Down in Miller Motorcars’ basement detailing studio, however, one can get a better idea of Miller Motorcars’ scale. Beyond a fresh green Rimac and a bright blue Ferrari convertible sits a gleaming Bugatti EB110, the first carbon-fiber production car and, for a brief moment in the 1990s, the fastest car in the world. Even besides a blue-and-white Chiron Super Sport, the 1-of-134 EB110 catches the eye for its rarity and its historical provenance. This might be the only place in the world where a Bugatti EB110 is a trade-in. A $1.3 million trade-in.

This is a rare place that specializes in such rare cars. That is the basis of Miller Motorcars’ reputation. Everything that passes through its doors is in perfect condition, and in perfectly-executed spec. Its color combos are trendsetting. Cygler points out a stunning orange Aston Martin Vanquish Zagato Roadster, a pure roadster without a roof at all, bodied completely in carbon fiber. It is one of 28 in the world, five for the U.S.

* [PARTS OF THE EXERCISE]:
1. In the Miller Motorcars passage, put "That is the basis of Miller Motorcars’ reputation." into Spanish.
2. Keep writing the Miller Motorcars passage, starting right after its last sentence.
You won't need the rows at all.

* [DATA PROVIDED]:
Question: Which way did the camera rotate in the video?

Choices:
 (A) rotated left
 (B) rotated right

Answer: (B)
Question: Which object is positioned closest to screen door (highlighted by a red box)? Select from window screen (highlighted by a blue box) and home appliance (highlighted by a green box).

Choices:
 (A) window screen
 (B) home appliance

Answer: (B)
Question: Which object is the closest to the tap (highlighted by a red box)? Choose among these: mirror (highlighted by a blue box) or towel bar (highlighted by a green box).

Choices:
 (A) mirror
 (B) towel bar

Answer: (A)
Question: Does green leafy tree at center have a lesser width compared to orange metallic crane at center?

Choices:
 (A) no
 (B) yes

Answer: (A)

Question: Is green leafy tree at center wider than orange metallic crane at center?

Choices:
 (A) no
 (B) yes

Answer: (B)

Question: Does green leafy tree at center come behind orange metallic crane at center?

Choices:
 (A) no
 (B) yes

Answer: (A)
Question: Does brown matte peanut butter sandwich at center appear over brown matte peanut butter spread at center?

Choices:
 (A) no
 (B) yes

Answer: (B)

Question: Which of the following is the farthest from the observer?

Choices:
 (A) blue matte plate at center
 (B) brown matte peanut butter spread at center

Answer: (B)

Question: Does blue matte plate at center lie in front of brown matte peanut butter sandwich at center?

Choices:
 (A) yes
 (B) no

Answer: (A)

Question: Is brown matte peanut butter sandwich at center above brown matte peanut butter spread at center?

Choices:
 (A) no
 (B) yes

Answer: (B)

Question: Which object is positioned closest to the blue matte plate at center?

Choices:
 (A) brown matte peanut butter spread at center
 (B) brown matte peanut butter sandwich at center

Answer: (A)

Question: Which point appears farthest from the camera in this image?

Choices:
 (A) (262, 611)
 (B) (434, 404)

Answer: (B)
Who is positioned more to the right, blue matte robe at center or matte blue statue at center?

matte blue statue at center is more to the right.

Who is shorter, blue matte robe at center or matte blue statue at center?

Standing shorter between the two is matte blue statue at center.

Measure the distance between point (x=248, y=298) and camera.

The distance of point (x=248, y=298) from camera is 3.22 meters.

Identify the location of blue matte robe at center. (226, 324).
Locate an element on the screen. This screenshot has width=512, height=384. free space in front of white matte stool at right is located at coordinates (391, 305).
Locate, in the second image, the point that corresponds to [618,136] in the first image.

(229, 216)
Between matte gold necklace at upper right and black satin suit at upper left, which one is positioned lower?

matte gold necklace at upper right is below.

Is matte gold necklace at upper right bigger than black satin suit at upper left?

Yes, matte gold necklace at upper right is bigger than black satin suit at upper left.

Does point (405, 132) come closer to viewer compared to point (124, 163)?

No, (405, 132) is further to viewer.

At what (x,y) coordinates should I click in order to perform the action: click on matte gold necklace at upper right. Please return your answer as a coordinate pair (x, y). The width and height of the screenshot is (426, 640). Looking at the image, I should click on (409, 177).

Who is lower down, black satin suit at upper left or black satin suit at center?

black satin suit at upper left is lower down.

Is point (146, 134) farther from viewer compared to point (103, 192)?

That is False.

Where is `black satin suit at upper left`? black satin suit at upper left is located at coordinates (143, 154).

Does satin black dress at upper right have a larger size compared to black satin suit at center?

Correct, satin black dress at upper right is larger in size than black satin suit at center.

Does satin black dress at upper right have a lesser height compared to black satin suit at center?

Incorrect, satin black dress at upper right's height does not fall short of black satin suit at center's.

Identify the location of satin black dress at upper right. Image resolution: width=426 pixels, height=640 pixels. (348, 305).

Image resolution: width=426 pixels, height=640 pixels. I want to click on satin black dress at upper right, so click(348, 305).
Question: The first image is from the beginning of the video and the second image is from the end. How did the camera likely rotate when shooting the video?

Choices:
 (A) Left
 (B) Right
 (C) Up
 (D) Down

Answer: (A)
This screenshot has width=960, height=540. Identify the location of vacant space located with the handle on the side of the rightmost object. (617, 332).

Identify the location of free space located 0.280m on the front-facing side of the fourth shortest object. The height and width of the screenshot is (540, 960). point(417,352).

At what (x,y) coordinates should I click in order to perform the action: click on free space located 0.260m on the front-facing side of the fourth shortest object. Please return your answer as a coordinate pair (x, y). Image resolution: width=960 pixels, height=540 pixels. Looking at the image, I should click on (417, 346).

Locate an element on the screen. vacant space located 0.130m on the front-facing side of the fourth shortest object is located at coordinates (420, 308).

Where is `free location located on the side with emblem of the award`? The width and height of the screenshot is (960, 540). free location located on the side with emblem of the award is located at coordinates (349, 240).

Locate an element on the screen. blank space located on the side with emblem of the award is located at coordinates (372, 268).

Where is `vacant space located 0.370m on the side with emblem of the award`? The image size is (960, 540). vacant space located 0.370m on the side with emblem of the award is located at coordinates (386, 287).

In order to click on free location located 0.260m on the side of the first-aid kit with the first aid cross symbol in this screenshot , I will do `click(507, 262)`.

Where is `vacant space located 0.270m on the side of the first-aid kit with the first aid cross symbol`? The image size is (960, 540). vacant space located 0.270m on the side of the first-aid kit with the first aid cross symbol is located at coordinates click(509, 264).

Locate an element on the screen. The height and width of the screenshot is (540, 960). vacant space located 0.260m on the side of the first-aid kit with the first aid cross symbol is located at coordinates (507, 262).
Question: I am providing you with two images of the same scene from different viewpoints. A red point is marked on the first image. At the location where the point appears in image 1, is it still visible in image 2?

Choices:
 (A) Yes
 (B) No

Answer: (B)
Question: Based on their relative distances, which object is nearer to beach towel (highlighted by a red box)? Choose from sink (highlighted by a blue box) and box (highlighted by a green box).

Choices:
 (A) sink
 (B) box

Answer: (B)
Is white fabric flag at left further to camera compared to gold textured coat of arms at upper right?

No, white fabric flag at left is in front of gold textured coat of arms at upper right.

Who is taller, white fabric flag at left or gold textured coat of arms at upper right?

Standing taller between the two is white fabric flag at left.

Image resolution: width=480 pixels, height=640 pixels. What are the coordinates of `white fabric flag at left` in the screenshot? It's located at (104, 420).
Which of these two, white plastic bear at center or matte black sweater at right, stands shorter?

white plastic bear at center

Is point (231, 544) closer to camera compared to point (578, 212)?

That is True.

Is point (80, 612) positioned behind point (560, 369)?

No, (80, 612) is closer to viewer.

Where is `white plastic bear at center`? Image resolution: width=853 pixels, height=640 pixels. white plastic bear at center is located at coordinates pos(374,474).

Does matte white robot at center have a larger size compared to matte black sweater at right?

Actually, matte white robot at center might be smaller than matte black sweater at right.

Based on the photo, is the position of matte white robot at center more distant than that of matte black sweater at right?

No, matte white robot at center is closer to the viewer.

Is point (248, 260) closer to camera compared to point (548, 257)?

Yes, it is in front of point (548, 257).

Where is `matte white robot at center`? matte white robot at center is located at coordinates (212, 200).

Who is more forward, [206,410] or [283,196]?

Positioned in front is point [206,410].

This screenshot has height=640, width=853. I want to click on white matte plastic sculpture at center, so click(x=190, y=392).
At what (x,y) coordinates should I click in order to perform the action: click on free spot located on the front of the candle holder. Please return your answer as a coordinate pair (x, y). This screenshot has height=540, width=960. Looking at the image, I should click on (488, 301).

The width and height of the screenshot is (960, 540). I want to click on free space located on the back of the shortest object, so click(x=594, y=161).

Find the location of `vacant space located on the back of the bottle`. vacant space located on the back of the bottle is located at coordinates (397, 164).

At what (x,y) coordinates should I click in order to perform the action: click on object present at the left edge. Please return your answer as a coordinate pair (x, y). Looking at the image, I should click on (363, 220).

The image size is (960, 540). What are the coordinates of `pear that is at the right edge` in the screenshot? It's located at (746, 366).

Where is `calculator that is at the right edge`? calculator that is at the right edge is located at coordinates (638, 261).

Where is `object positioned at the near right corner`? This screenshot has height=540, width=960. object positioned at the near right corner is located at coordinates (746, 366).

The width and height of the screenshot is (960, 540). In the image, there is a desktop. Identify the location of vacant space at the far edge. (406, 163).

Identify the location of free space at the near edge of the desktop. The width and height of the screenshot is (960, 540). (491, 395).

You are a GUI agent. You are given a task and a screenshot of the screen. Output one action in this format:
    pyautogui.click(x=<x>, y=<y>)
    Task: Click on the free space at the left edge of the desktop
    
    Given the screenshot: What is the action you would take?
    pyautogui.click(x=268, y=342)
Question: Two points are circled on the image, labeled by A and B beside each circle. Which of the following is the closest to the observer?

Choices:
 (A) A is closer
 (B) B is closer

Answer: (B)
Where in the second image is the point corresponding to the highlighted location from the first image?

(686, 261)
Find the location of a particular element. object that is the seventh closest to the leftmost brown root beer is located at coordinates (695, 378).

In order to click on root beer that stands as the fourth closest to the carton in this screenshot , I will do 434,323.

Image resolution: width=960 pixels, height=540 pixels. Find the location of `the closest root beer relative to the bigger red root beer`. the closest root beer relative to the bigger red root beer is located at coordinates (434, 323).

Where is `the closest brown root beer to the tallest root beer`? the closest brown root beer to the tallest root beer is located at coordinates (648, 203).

* [IN RESPONSE]:
1. Esa es la base de la reputación de Miller Motorcars.

2.
The Bugatti showroom is close by, past the Rolls-Royces and lines of gleaming Bentleys and Astons, many in a fashionable green. (Elizabeth Koppelman Hanigan, Director of Communications, points out that green is the hot color of the moment, something Miller Motorcars keenly anticipates year-to-year.) Miller Motorcars is readying a photoshoot for the “L’Ultime,” the very last Chiron, chassis 500 of 500, in top Super Sport spec. It is resplendent in a blue-to-blue fade, and notable places in the Chiron’s world tour are painted on the side. Greenwich stands out. Several other Chirons are being shuffled around, including a very early production example of this 300-mph car. It is an otherworldly scene, Chirons idling in a back lot. Cygler is proud that this final Chiron is coming Stateside, a job that took a lot of communication between the buyer and the factory. Miller Motorcars acts as an intermediary in these kinds of multi-million dollar deals. No surprise Miller Motorcars keeps up a presence at Car Week around Monterey, where supercar manufacturers and their billionaire clientele rub shoulders on Pebble Beach’s 18th fairway.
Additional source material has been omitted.